(Dataset records)
________________________________________
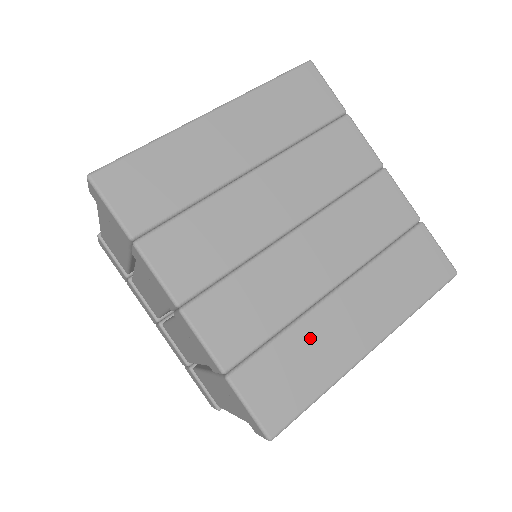
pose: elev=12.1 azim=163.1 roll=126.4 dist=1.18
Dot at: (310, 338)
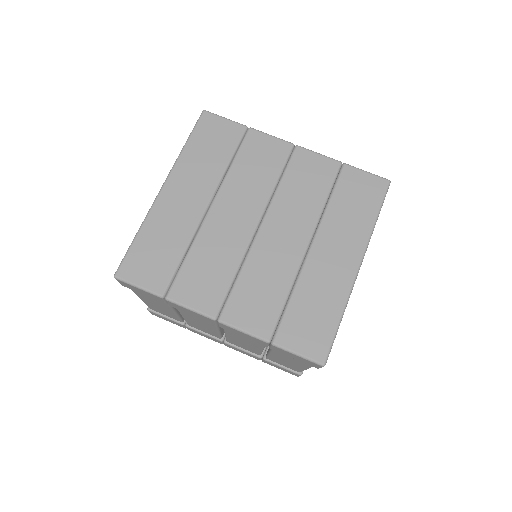
Dot at: (312, 287)
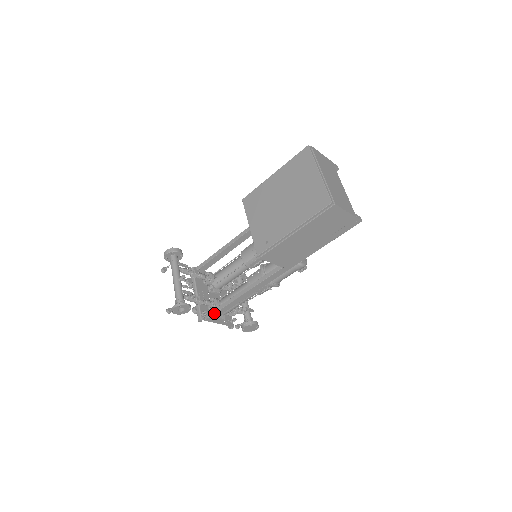
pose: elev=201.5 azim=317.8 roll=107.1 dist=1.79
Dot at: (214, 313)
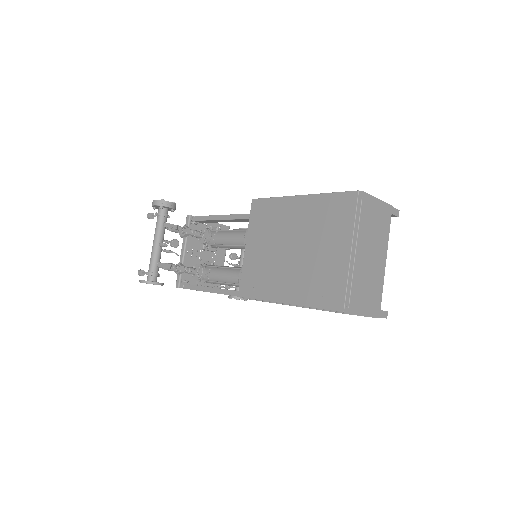
Dot at: (193, 289)
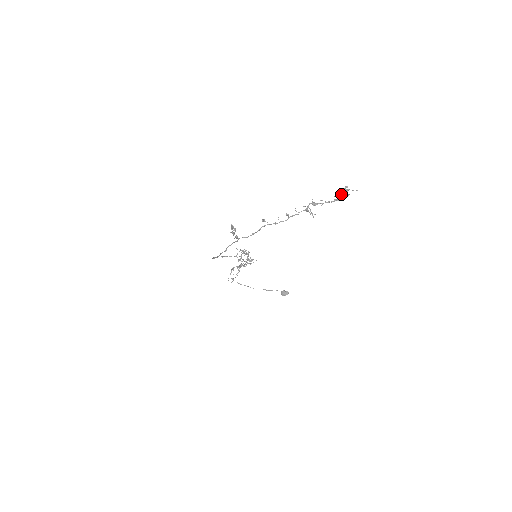
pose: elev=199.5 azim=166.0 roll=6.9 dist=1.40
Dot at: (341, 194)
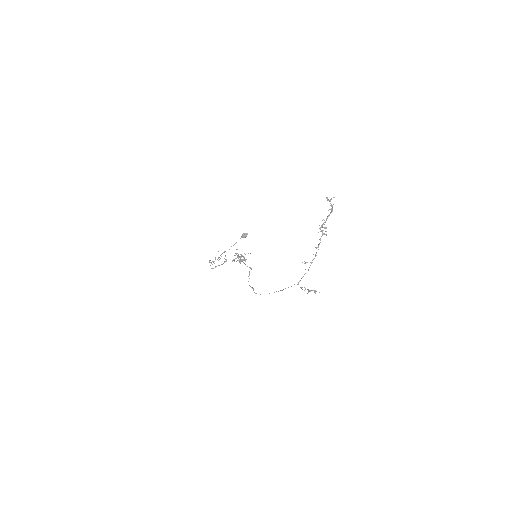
________________________________________
Rewrite every item with "pose" renamed to "camera" and nothing else altered, omitting the pictures.

Response:
camera: elev=12.1 azim=163.1 roll=126.4 dist=1.18
Dot at: (310, 338)
Dot at: (312, 287)
camera: elev=201.5 azim=317.8 roll=107.1 dist=1.79
Dot at: (214, 313)
Dot at: (193, 289)
camera: elev=199.5 azim=166.0 roll=6.9 dist=1.40
Dot at: (341, 194)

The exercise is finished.